Was McGwire one of the best players of his era? Absolutely.
He batted .263 with 583 home runs and 1,414 RBI. I'd say those numbers, under normal circumstances, would be Hall-worthy.
He and Sosa gave fans an exciting home-run chase in 1998, helping bring baseball back to relevancy in American households.
So, the numbers are there, but the prevailing attitude that cheaters must be kept out of the Hall, no matter what era, remains. Just look at Pete Rose, who was banned from the game for gambling on baseball.
McGwire Doesn't Think He Should Go In
The biggest tell here is that McGwire has already said he doesn't think he would vote himself for induction into the Hall of Fame.
During an interview on The Dan Patrick Show in 2012, McGwire said, "No, not by the guidelines they have now," McGwire told Patrick. "I’ll never fight it. I totally respect the Hall of Fame. I have never fought.

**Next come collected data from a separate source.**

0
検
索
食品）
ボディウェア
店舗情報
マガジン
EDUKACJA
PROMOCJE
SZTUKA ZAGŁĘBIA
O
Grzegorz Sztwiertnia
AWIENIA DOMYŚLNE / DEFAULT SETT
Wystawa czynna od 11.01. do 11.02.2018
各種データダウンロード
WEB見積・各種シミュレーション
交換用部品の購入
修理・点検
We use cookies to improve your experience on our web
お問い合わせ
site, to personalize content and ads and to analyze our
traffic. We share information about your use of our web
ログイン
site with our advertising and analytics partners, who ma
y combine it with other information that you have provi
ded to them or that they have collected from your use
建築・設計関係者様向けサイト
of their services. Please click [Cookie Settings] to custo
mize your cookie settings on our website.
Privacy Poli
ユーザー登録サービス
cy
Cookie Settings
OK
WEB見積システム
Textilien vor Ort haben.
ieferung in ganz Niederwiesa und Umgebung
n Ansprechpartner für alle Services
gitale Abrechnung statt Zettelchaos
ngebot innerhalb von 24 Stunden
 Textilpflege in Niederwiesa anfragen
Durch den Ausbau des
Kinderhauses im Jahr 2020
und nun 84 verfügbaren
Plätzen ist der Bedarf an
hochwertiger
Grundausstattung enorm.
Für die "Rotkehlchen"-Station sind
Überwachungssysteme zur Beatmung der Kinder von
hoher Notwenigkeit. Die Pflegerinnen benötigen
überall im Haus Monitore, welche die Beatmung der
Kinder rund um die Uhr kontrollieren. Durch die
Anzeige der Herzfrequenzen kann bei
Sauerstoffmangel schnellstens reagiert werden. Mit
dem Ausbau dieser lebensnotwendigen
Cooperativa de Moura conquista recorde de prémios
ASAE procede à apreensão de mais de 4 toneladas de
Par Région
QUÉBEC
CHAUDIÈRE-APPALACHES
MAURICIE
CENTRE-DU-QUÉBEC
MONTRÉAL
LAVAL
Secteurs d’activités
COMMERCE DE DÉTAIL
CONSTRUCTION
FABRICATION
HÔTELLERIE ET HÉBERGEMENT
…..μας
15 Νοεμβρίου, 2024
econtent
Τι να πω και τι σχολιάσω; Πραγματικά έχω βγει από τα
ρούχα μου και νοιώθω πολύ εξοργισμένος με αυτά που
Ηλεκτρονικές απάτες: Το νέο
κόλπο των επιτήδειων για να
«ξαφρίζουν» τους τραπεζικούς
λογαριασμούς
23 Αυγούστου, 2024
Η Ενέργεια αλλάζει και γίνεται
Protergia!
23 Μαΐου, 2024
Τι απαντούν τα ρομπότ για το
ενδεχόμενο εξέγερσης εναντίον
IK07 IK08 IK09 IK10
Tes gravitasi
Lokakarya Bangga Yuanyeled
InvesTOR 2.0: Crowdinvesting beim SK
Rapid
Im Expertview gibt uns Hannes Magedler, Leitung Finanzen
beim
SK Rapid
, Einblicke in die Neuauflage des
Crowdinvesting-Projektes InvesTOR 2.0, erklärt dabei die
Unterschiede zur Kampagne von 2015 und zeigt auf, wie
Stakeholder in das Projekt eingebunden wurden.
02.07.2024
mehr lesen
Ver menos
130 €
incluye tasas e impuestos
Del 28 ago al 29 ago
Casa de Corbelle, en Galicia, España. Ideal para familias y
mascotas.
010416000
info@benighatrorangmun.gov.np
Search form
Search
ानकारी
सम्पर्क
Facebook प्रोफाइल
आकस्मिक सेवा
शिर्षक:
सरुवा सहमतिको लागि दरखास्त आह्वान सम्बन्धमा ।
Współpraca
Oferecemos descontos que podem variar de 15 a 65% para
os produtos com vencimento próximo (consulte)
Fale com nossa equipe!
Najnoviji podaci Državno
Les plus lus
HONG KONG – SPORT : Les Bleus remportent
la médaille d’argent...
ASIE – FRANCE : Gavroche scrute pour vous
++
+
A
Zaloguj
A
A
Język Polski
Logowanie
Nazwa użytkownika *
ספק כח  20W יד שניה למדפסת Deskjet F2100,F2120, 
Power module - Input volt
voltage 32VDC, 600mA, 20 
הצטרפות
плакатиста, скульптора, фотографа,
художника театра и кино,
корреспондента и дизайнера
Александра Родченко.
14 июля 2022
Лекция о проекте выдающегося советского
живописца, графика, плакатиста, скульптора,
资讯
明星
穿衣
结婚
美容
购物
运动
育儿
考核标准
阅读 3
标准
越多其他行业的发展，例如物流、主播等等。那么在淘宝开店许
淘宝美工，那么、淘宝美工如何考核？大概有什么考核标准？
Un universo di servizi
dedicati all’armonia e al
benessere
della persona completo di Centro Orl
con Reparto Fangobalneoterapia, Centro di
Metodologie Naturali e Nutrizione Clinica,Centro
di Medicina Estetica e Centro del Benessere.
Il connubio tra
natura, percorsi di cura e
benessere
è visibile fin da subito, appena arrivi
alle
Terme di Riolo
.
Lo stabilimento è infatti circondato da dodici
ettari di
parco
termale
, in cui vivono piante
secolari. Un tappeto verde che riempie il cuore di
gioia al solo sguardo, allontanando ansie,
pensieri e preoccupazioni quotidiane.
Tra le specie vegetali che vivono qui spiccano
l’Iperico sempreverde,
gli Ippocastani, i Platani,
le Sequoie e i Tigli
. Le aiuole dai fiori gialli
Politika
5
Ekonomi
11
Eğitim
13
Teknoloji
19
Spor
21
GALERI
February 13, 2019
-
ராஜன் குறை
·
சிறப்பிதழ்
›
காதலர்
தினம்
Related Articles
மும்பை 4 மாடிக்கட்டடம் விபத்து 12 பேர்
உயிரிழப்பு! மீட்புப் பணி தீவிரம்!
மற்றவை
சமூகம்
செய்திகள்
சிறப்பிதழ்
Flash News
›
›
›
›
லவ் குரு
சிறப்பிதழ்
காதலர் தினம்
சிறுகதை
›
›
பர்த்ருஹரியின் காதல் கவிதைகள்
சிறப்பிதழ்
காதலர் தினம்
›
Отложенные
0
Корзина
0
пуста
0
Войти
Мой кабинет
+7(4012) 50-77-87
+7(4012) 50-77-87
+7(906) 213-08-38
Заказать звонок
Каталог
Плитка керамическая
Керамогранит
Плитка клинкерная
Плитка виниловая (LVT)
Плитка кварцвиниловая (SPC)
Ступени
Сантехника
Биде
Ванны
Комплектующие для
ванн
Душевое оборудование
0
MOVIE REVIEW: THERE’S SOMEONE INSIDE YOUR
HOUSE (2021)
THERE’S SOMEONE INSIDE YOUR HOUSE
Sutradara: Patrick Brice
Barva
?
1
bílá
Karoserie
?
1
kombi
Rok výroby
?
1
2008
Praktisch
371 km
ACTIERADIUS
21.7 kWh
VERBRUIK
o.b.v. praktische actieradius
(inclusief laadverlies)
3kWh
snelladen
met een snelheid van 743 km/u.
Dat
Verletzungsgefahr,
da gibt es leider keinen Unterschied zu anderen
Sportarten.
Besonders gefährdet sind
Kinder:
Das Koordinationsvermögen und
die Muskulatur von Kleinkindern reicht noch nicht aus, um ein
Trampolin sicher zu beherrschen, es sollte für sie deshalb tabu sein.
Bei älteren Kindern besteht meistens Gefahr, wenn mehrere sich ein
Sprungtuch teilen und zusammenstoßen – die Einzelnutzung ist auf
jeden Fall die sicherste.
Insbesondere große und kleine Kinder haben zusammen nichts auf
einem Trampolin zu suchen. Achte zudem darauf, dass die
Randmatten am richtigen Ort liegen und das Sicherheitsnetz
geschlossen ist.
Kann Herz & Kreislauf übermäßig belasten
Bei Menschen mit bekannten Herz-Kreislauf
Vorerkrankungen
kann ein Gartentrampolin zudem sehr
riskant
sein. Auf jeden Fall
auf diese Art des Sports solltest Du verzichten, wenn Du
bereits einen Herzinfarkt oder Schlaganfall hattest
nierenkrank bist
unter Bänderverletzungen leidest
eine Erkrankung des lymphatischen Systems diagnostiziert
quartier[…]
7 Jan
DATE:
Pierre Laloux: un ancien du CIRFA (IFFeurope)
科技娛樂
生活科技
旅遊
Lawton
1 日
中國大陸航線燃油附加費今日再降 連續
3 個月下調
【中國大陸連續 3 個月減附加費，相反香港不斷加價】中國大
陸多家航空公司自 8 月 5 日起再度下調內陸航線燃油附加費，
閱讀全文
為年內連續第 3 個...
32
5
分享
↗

They have rules and restrictions, I totally abide by them."
So if McGwire is saying he wouldn't vote himself in because of his past, then there's no reason why voters should.
Of the five players mentioned, which is most likely to get voted into the Hall of Fame?
McGwire understands the need to respect the integrity of Cooperstown.
Voters Are Speaking
When you look at the 2013 Hall of Fame voting results, a lot of voters are showing they aren't tolerating steroid users.
McGwire was 15th in the voting, receiving 16.9 percent of the vote. That was down from 19.5 percent the previous year.
In fact, of the players on the ballot involved in steroid speculation, only Roger Clemens had half of the 427 votes needed for election. And he only beat that by one vote (214). Bonds had 206 votes, while Sosa had 71 and Palmeiro had 50.
Regardless of what players linked to steroids say now that their careers are over, the voters will continue to speak with their votes.
And if 2013's vote says anything, that doesn't look good for the likes of McGwire, Bonds, Sosa, Palmeiro and Clemens.